** Opening Data for this task block **
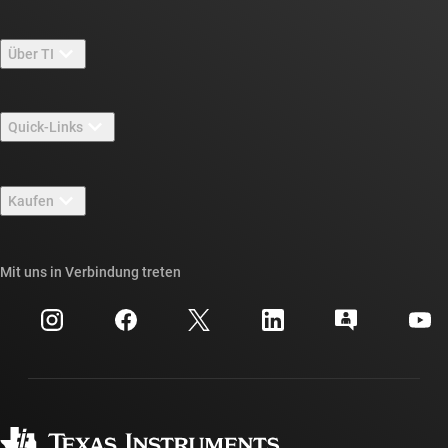
Über TI
Über TI – Überblick
Quick-Links
Stellenangebote
Kontakt
Newsroom
Kaufen
TI E2E™-Design-Support-Foren
Unsere Geschichten | Hinter dem Chip
API-Suiten von TI
Querverweis-Suche
Mit uns in Verbindung treten
Veranstaltungen
myTI-Firmenkonto
Kundensupportzentrum
Investorenbeziehungen
Versand, Zahlung und Steuern
Gehäuse
Fertigung
Häufig gestellte Fragen zu Bestellungen
Qualität & Zuverlässigkeit
Gesellschaftliches Engagement
Autorisierte Händler
myTI-Konto FAQs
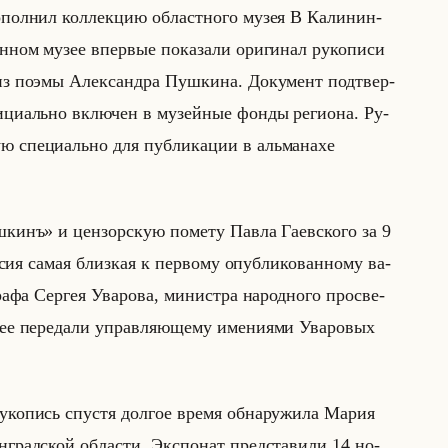
ол­нил кол­лек­цию об­ласт­но­го музея В Ка­ли­нин­
ен­ном музее впер­вые по­ка­за­ли ори­ги­нал ру­ко­пи­си
у из поэмы Алек­сандра Пуш­ки­на. До­ку­мент под­твер­
и­ци­ально вклю­чен в му­зейные фонды ре­ги­она. Ру­
ю спе­ци­ально для пуб­ли­ка­ции в альма­на­хе
нъ» и цен­зор­скую по­ме­ту Павла Га­ев­ско­го за 9
­сия самая близ­кая к пер­во­му опуб­ли­ко­ван­но­му ва­
графа Сер­гея Ува­ро­ва, ми­ни­стра на­род­но­го про­све­
е пе­ре­да­ли управ­ля­юще­му име­ни­ями Ува­ро­вых
у­ко­пись спу­стя дол­гое время об­на­ру­жи­ла Мария
­град­ской об­ла­сти. Экс­по­нат пред­ста­ви­ли 14 но­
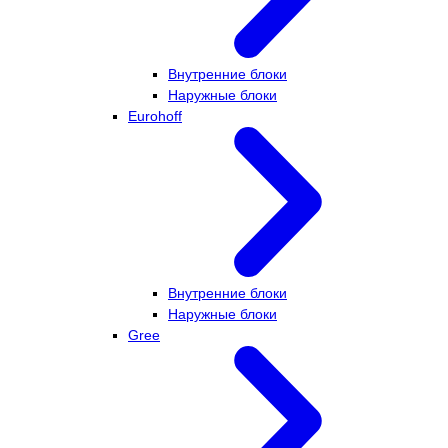
Внутренние блоки
Наружные блоки
Eurohoff
Внутренние блоки
Наружные блоки
Gree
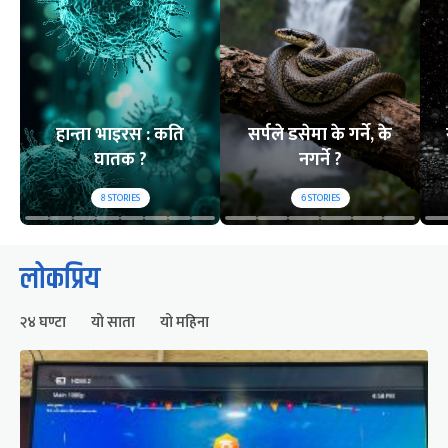
हान्ता भाइरस : कति
सर्पले डसेमा के गर्ने, के
घातक ?
नगर्ने ?
8
STORIES
6
STORIES
लोकप्रिय
२४ घण्टा
यो साता
यो महिना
** Closing Data for this task block **
**Exercise:**
Recast the entries as a Markdown table with the columns Row and Line, one line per row with blank lines left out. Begin at the line that has "ол­нил кол­лек­цию об­ласт­но­го", stop after the last line of the entries, and leave the pictures out.

**Output of the exercise:**
| Row | Line |
|---|---|
| 1 | ол­нил кол­лек­цию об­ласт­но­го музея В Ка­ли­нин­ |
| 2 | ен­ном музее впер­вые по­ка­за­ли ори­ги­нал ру­ко­пи­си |
| 3 | у из поэмы Алек­сандра Пуш­ки­на. До­ку­мент под­твер­ |
| 4 | и­ци­ально вклю­чен в му­зейные фонды ре­ги­она. Ру­ |
| 5 | ю спе­ци­ально для пуб­ли­ка­ции в альма­на­хе |
| 6 | нъ» и цен­зор­скую по­ме­ту Павла Га­ев­ско­го за 9 |
| 7 | ­сия самая близ­кая к пер­во­му опуб­ли­ко­ван­но­му ва­ |
| 8 | графа Сер­гея Ува­ро­ва, ми­ни­стра на­род­но­го про­све­ |
| 9 | е пе­ре­да­ли управ­ля­юще­му име­ни­ями Ува­ро­вых |
| 10 | у­ко­пись спу­стя дол­гое время об­на­ру­жи­ла Мария |
| 11 | ­град­ской об­ла­сти. Экс­по­нат пред­ста­ви­ли 14 но­ |
| 12 | Внутренние блоки |
| 13 | Наружные блоки |
| 14 | Eurohoff |
| 15 | Внутренние блоки |
| 16 | Наружные блоки |
| 17 | Gree |
| 18 | हान्ता भाइरस : कति |
| 19 | सर्पले डसेमा के गर्ने, के |
| 20 | घातक ? |
| 21 | नगर्ने ? |
| 22 | 8 |
| 23 | STORIES |
| 24 | 6 |
| 25 | STORIES |
| 26 | लोकप्रिय |
| 27 | २४ घण्टा |
| 28 | यो साता |
| 29 | यो महिना |